Drysdale and Byfield both made Canada's world junior team as underagers. They each appeared in seven games, but Byfield's impact on the squad's gold-medal run was minimal. He didn't see the ice often, and when he did, the dominant player seen in OHL rinks was nowhere to be found. This so-so showing, not uncommon for a 17-year-old suiting up in a best-on-best under-20 tournament, continues to follow Byfield. On a video call with reporters last week, he said adjusting to the lack of ice time was a "learning curve."
The OHL has yet to approve the opening of training camps due to COVID-19, so Byfield is in limbo until at least November. During this extended offseason, he's been training off the ice with fitness guru and ex-NHLer Gary Roberts, and competing on the ice against Connor McDavid and other Toronto-area pros such as Josh Anderson and Chris Tierney. Like all top prospects, his goal is to make the NHL next season. Is he truly ready, though?
From Button's vantage point, Byfield could play in the NHL immediately, but he doesn't project to be a key contributor right away. "I think it would be a massive mistake for the team who drafts Quinton Byfield to have him in the NHL next year," Button said. "Massive mistake."
Button would rather Byfield dominate every single night in the OHL and crush the 2021 world juniors, which are scheduled to take place around the winter holidays in a bubble environment in Edmonton. Remember, Button warns, Byfield is young, 10 months younger than Lafreniere and, despite his resume and makeup, still quite raw.

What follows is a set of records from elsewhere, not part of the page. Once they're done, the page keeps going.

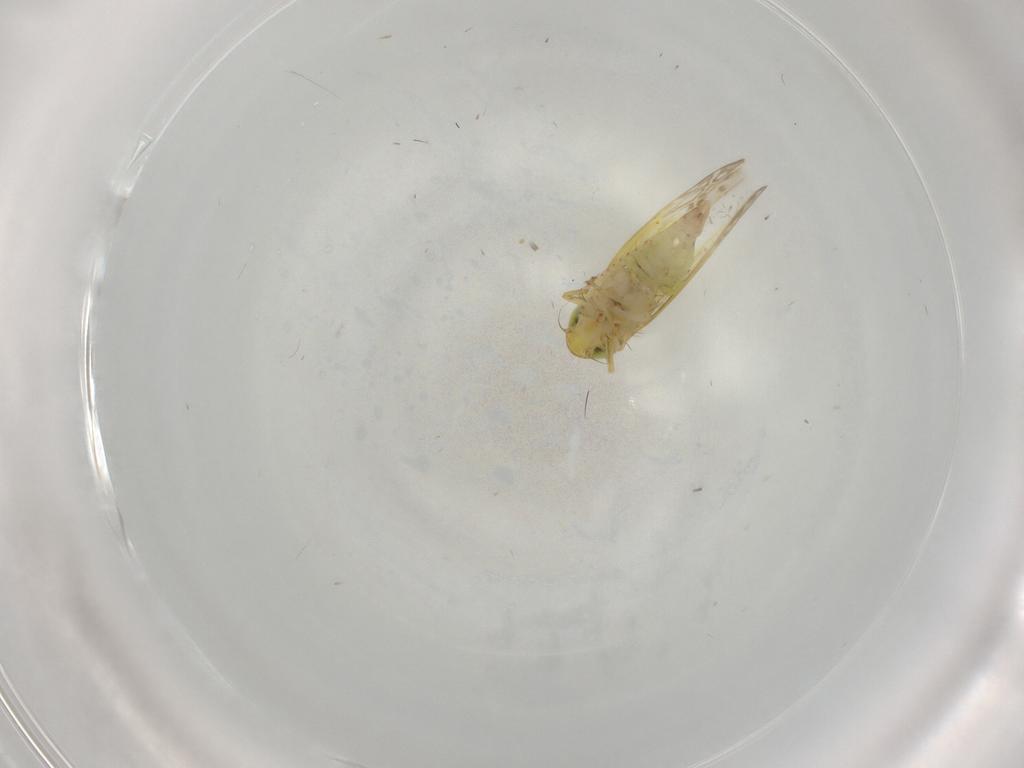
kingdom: Animalia
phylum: Arthropoda
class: Insecta
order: Hemiptera
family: Cicadellidae
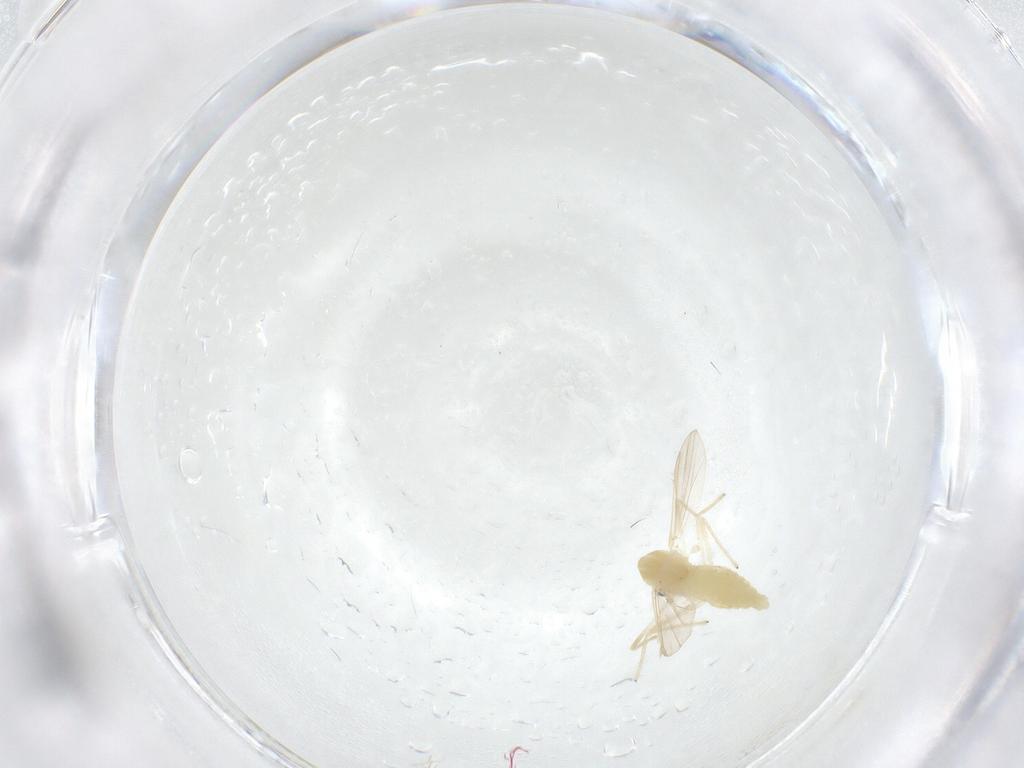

"I say this in the most complimentary way," Button said. "I honestly believe Quinton is still in the process of finding how good he can be."
Carson, for his part, has aged out of the OHL and is now playing for the University of New Brunswick men's hockey team. The former Wolves forward leans on a quote plastered on the walls of UNB's facilities to describe the road ahead for Byfield, a potential franchise-changing center who's just getting started.
"Your talent is your floor," he said. "And then your work ethic is your ceiling."
John Matisz is theScore's national hockey writer.